▶ SOURCE TEXT:

++++++

This is such wonderful work. It always excites me to see what you all are up to.

One idea that came to mind reading Jonathan's June 7th comment is how interesting it would be to see the quality of the protagonist changed within the varying stakes scenarios. So, for example, in both the high and low stakes counting cases you could have a college student studying accounting and a college football player. Or, you might go with a professional accountant and a sanitation worker. I think trying to incorporate an expertise element into the vignettes could really add something very valuable. It seems to me that if similar results could be obtained even when the protagonist is a supposed "counting expert" that would really say a lot about the weight the stakes (practical interests) have on the folk's knowledge attributions.

Wesley Buckwalter

@Angel, agreed! Maybe we should just run some of these cases with varying levels of epistemic standing/evidence (perhaps John Dell describes one such route concerning reliability among others), and then see at what level stakes sensitivities show up. It would be really interesting to discover that stakes only play a role when evidence is low such that subjects are said to have knowledge, but of course, not very interesting if they only show up just in cases where people don’t think subjects have knowledge either way. In other words, the advocate of stakes better hope that having enough evidence for a participant to comfortably attribute knowledge generally isn’t the precise amount of evidence that has (maybe) been washing out whatever effect that a stakes manipulation has on people's judgments!

++++++

(Saved data entries)
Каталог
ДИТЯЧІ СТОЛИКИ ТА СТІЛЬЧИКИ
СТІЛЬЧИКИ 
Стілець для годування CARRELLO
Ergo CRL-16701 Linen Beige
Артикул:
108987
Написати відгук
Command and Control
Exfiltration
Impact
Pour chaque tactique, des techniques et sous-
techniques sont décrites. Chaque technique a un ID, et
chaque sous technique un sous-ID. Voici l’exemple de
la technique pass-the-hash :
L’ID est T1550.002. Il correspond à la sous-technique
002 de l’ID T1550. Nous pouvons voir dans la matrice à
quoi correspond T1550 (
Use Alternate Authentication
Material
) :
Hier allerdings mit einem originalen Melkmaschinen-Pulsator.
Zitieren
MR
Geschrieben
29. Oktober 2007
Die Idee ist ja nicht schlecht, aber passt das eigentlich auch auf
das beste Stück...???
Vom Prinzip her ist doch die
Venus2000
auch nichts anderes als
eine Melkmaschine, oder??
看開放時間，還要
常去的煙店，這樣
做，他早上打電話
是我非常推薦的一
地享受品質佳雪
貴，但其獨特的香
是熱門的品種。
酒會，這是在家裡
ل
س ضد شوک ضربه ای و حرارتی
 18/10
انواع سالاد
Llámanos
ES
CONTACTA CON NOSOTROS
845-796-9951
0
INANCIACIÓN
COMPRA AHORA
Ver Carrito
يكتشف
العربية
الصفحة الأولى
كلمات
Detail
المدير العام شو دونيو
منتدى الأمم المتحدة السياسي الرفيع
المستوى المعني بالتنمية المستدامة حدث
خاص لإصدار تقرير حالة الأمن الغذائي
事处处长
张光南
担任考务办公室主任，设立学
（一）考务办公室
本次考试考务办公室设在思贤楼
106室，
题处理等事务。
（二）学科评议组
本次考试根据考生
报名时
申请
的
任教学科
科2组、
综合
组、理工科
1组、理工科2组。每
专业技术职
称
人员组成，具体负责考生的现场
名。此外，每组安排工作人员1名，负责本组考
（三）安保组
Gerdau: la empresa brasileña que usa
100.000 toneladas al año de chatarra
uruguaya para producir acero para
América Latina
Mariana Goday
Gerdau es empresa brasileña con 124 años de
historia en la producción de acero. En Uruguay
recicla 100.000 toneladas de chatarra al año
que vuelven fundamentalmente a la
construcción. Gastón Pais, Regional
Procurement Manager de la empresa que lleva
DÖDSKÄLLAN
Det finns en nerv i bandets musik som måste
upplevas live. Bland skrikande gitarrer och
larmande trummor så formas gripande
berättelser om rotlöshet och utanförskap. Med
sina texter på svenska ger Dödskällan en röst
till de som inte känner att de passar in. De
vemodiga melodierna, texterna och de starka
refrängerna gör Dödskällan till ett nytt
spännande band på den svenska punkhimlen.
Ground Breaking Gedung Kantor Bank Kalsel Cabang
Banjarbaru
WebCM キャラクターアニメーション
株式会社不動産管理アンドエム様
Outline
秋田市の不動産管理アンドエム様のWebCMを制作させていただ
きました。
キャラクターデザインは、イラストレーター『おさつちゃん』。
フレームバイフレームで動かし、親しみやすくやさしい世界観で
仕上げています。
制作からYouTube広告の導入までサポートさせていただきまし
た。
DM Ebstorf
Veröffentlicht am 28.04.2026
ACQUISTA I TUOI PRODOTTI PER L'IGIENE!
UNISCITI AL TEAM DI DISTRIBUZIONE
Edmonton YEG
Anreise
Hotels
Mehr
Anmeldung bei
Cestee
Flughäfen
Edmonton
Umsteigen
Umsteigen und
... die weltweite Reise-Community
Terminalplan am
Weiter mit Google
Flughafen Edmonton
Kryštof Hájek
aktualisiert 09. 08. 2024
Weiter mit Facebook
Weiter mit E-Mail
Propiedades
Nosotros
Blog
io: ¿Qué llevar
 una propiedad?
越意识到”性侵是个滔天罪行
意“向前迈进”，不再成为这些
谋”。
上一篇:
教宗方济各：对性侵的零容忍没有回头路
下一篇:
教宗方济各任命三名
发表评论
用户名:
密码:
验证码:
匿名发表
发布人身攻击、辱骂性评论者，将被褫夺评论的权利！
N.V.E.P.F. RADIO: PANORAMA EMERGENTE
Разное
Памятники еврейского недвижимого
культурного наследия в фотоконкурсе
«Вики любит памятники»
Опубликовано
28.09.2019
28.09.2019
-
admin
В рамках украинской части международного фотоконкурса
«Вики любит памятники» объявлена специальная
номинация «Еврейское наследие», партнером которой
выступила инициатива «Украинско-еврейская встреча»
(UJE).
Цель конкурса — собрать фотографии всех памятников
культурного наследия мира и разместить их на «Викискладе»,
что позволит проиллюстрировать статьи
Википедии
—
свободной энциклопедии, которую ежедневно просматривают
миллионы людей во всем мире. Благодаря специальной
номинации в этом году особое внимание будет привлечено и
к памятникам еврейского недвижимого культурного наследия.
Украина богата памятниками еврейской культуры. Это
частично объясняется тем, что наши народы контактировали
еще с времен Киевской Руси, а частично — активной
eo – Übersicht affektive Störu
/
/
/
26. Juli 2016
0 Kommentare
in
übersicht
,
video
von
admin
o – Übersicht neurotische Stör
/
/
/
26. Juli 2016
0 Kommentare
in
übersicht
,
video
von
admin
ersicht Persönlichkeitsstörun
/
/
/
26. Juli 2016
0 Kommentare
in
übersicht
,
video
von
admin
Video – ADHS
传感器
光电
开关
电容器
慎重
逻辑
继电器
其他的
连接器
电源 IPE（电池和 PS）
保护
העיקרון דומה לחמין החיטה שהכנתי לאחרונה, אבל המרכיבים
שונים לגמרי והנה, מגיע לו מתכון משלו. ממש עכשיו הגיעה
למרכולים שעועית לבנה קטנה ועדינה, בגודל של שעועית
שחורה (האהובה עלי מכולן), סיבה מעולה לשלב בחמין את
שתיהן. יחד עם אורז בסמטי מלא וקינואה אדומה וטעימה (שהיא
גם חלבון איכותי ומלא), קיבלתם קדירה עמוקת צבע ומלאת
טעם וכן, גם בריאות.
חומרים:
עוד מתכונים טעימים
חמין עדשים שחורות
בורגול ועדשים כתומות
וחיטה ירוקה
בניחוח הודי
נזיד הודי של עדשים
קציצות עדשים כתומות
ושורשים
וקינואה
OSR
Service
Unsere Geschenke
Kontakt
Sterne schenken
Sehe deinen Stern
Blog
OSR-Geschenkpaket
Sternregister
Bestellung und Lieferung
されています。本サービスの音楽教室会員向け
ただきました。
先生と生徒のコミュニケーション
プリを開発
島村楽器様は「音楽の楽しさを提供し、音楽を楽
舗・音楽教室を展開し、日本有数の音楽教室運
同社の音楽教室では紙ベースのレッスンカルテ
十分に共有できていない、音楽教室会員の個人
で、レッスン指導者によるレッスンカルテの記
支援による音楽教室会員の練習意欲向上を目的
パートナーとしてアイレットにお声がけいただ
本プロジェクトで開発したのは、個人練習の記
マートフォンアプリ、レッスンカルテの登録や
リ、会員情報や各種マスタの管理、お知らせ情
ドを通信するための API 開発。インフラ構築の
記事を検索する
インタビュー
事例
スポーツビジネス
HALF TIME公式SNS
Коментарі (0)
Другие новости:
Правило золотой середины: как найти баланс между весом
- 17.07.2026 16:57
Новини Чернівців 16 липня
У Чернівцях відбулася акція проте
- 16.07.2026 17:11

++++++

▶ WHAT IS BEING ASKED: Quote the discussion of stakes and knowledge from "One idea that" to "folk's knowledge attributions.", inclusive, word for word. These rows were taken from a separate source.

▶ COMPLETED TASK:
One idea that came to mind reading Jonathan's June 7th comment is how interesting it would be to see the quality of the protagonist changed within the varying stakes scenarios. So, for example, in both the high and low stakes counting cases you could have a college student studying accounting and a college football player. Or, you might go with a professional accountant and a sanitation worker. I think trying to incorporate an expertise element into the vignettes could really add something very valuable. It seems to me that if similar results could be obtained even when the protagonist is a supposed "counting expert" that would really say a lot about the weight the stakes (practical interests) have on the folk's knowledge attributions.